• _WHAT IS EXPECTED_:
Reproduction without pictures: print every entry precisely as written.

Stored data
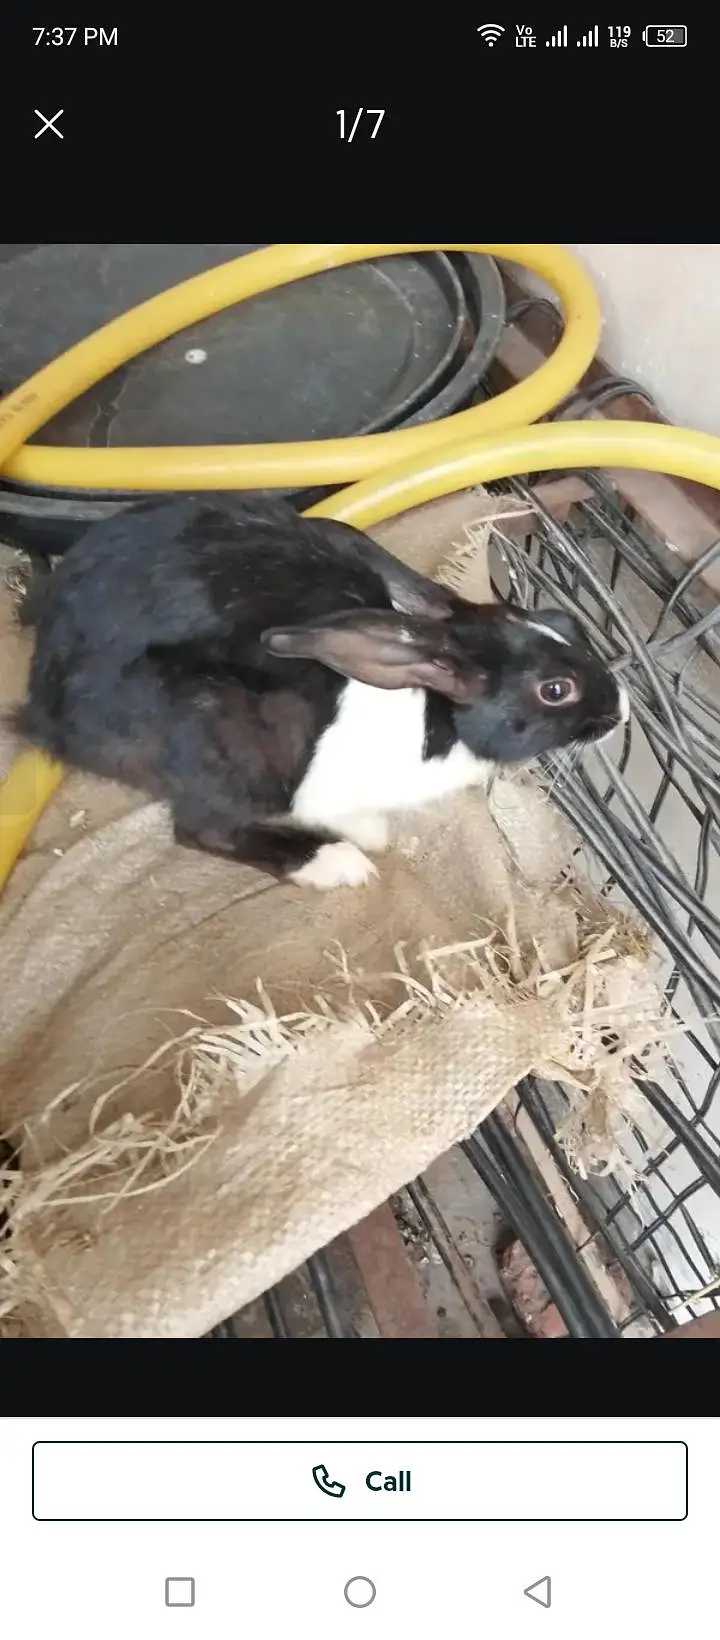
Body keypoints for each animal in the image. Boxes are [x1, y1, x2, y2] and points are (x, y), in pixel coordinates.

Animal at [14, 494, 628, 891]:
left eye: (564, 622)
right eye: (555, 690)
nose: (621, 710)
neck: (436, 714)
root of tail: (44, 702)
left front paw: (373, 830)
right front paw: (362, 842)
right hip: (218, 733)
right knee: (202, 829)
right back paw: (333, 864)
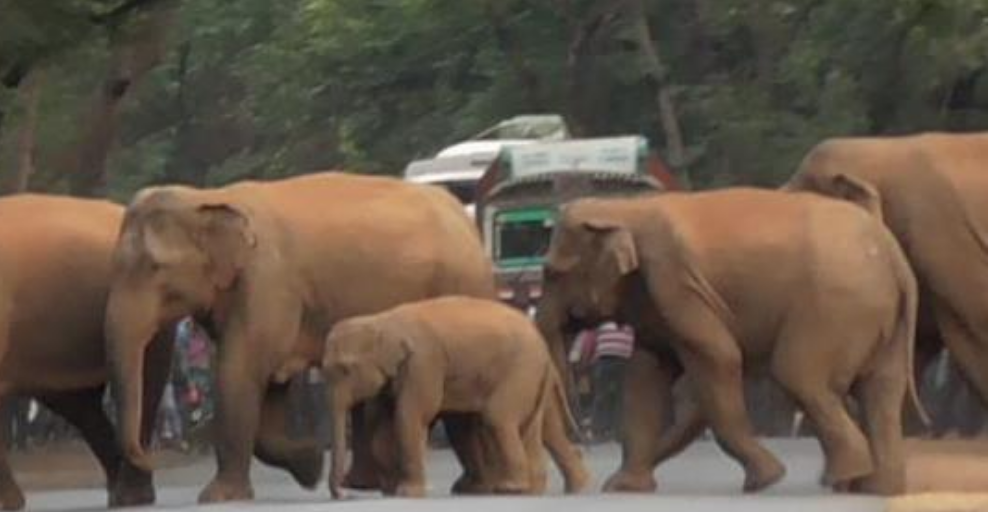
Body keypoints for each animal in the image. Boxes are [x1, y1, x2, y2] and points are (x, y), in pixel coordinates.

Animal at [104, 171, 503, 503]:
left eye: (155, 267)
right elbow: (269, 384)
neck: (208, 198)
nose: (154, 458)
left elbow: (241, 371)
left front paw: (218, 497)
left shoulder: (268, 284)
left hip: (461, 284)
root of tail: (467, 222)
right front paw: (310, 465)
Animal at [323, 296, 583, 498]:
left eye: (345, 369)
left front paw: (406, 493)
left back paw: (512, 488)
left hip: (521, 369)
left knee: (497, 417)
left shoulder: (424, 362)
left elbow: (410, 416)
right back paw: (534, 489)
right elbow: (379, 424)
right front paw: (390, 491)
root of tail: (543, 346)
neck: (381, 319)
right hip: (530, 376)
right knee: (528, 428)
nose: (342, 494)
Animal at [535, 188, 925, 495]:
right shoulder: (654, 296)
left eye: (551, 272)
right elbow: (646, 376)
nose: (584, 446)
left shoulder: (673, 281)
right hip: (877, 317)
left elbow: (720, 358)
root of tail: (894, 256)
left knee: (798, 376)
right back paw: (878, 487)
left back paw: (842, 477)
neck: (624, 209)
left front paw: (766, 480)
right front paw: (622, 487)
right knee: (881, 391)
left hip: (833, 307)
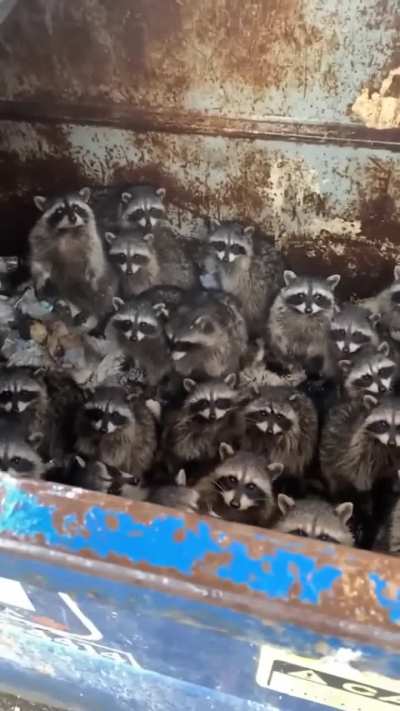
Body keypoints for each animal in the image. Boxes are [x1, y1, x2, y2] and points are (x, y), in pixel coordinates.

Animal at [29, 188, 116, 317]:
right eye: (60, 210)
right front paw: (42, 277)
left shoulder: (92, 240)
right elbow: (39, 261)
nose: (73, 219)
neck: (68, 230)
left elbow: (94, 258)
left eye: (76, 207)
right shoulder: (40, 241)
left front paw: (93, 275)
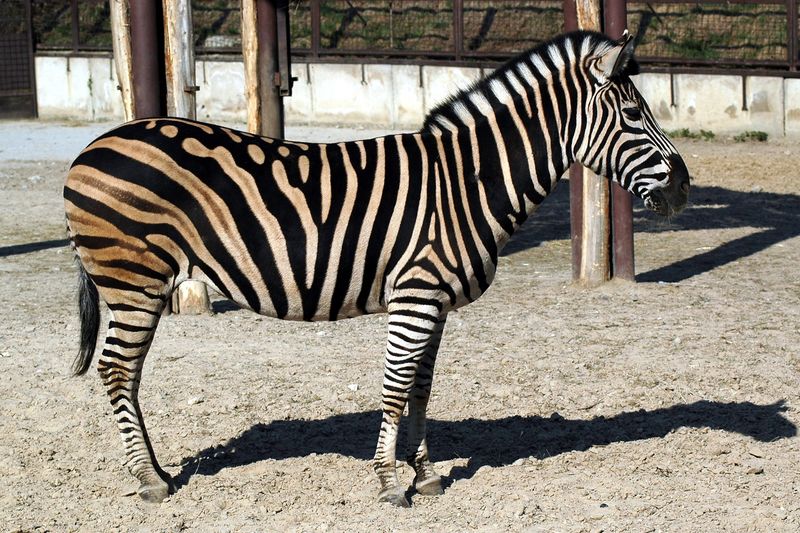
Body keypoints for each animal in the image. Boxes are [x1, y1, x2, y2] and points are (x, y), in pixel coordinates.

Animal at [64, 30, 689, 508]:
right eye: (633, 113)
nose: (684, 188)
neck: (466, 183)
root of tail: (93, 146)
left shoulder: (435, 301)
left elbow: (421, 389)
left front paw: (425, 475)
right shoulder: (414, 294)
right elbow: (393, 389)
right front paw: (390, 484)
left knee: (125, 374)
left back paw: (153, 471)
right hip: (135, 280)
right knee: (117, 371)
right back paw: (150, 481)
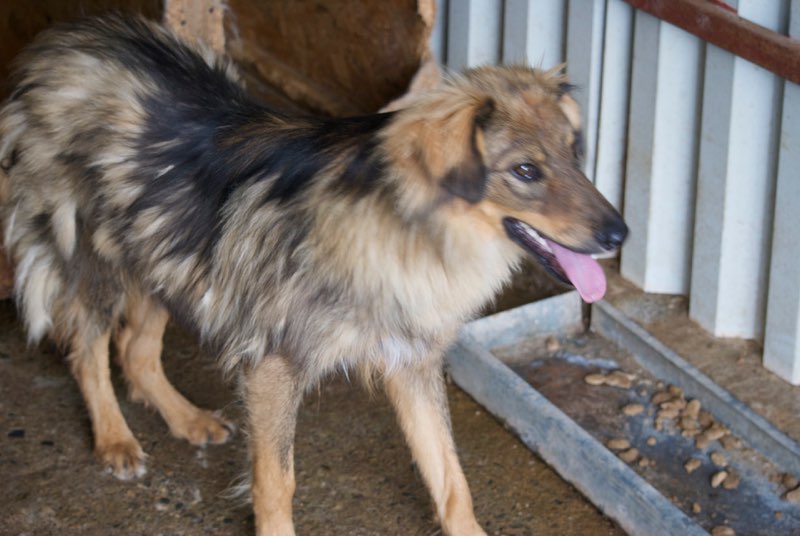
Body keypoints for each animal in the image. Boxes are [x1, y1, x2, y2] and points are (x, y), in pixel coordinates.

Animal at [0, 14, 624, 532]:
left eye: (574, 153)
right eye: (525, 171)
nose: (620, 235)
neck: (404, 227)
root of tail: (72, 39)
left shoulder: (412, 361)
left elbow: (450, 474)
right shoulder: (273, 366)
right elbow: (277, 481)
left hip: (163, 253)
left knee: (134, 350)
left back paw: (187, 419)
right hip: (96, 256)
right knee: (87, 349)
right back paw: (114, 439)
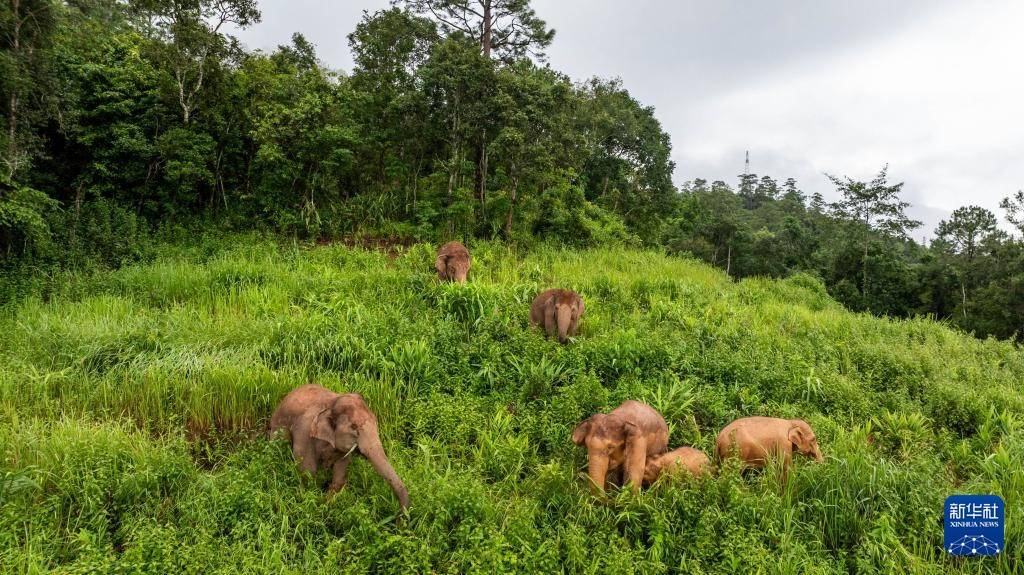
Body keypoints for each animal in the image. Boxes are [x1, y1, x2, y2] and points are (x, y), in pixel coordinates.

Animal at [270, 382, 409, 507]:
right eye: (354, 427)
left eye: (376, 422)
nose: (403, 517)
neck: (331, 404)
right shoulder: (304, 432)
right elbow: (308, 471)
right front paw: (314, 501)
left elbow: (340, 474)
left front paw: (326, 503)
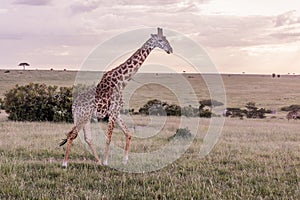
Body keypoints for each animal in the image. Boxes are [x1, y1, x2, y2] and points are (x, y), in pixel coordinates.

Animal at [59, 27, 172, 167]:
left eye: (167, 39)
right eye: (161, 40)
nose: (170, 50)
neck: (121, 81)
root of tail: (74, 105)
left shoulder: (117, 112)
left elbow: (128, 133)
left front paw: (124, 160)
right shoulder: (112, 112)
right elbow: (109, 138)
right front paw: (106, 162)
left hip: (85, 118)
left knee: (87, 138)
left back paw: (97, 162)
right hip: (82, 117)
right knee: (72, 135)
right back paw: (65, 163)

• _TASK SOLUTION_:
Body keypoints for each animal in the image. Boxes are [x1, y1, x2, y2] and points are (x, y), in pixel coordinates.

Animal at [14, 494, 628, 891]:
left eye: (564, 622)
right eye: (555, 690)
nose: (621, 710)
neck: (436, 714)
root of tail: (44, 702)
left front paw: (373, 830)
right front paw: (362, 842)
right hip: (218, 733)
right knee: (202, 829)
right back paw: (333, 864)
Body keypoints for each animal in the image. Boxes are [x1, y1, x2, y2] and points are (x, y), in pixel coordinates.

Animal at [104, 171, 503, 503]:
left eye: (155, 267)
right elbow: (269, 384)
neck: (208, 198)
nose: (154, 458)
left elbow: (241, 371)
left front paw: (218, 497)
left shoulder: (268, 284)
left hip: (461, 284)
root of tail: (467, 222)
right front paw: (310, 465)
Animal at [323, 296, 583, 498]:
left eye: (345, 369)
left front paw: (406, 493)
left back paw: (512, 488)
left hip: (521, 369)
left knee: (497, 417)
left shoulder: (424, 362)
left elbow: (410, 416)
right back paw: (534, 489)
right elbow: (379, 424)
right front paw: (390, 491)
root of tail: (543, 346)
neck: (381, 319)
right hip: (530, 376)
right knee: (528, 428)
nose: (342, 494)
Animal at [535, 188, 925, 495]:
right shoulder: (654, 296)
left eye: (551, 272)
right elbow: (646, 376)
nose: (584, 446)
left shoulder: (673, 281)
right hip: (877, 317)
left elbow: (720, 358)
root of tail: (894, 256)
left knee: (798, 376)
right back paw: (878, 487)
left back paw: (842, 477)
neck: (624, 209)
left front paw: (766, 480)
right front paw: (622, 487)
right knee: (881, 391)
left hip: (833, 307)
Body keypoints for each animal in the image. Boxes are [x1, y1, x2, y2] and points are (x, y), in pixel coordinates.

Animal at [29, 188, 116, 317]:
right eye: (60, 210)
right front paw: (42, 277)
left shoulder: (92, 240)
right elbow: (39, 261)
nose: (73, 219)
neck: (68, 230)
left elbow: (94, 258)
left eye: (76, 207)
right shoulder: (40, 241)
left front paw: (93, 275)
Body keypoints for each animal in the image. Boxes are [x1, y1, x2, y2] and points are (x, y), in pixel coordinates.

Animal at [64, 30, 689, 508]:
right eye: (633, 113)
nose: (684, 188)
neck: (466, 183)
root of tail: (93, 146)
left shoulder: (435, 301)
left elbow: (421, 389)
left front paw: (425, 475)
right shoulder: (414, 294)
right elbow: (393, 389)
right front paw: (390, 484)
left knee: (125, 374)
left back paw: (153, 471)
right hip: (135, 280)
right knee: (117, 371)
right back paw: (150, 481)
Body keypoints for each animal in the image. Boxes are [x1, y1, x2, y2] and points are (x, y), in pixel coordinates.

Animal at [0, 14, 624, 532]:
left eye: (574, 153)
right eye: (525, 171)
nose: (620, 235)
neck: (404, 227)
root of tail: (72, 39)
left shoulder: (412, 361)
left elbow: (450, 474)
right shoulder: (273, 366)
right elbow: (277, 481)
left hip: (163, 253)
left knee: (134, 350)
left back paw: (187, 419)
right hip: (96, 256)
right knee: (87, 349)
right back paw: (114, 439)
Body keypoints for each animal in the image. Boxes are [x1, y1, x2, y2] and points are (x, y), in pixel coordinates.

Animal at [270, 382, 409, 507]:
right eye: (354, 427)
left eye: (376, 422)
nose: (403, 517)
neck: (331, 404)
right shoulder: (304, 432)
right elbow: (308, 471)
right front paw: (314, 501)
left elbow: (340, 474)
left front paw: (326, 503)
Body keypoints for each animal in the image. Boxes are [x1, y1, x2, y2] and points are (x, y), in pixel coordinates.

Animal at [59, 27, 172, 167]:
left eye: (167, 39)
right eye: (161, 40)
nose: (170, 50)
neck: (121, 81)
root of tail: (74, 105)
left shoulder: (117, 112)
left elbow: (128, 133)
left front paw: (124, 160)
right shoulder: (112, 112)
right elbow: (109, 138)
right front paw: (106, 162)
left hip: (85, 118)
left knee: (87, 138)
left back paw: (97, 162)
right hip: (82, 117)
right knee: (72, 135)
right back paw: (65, 163)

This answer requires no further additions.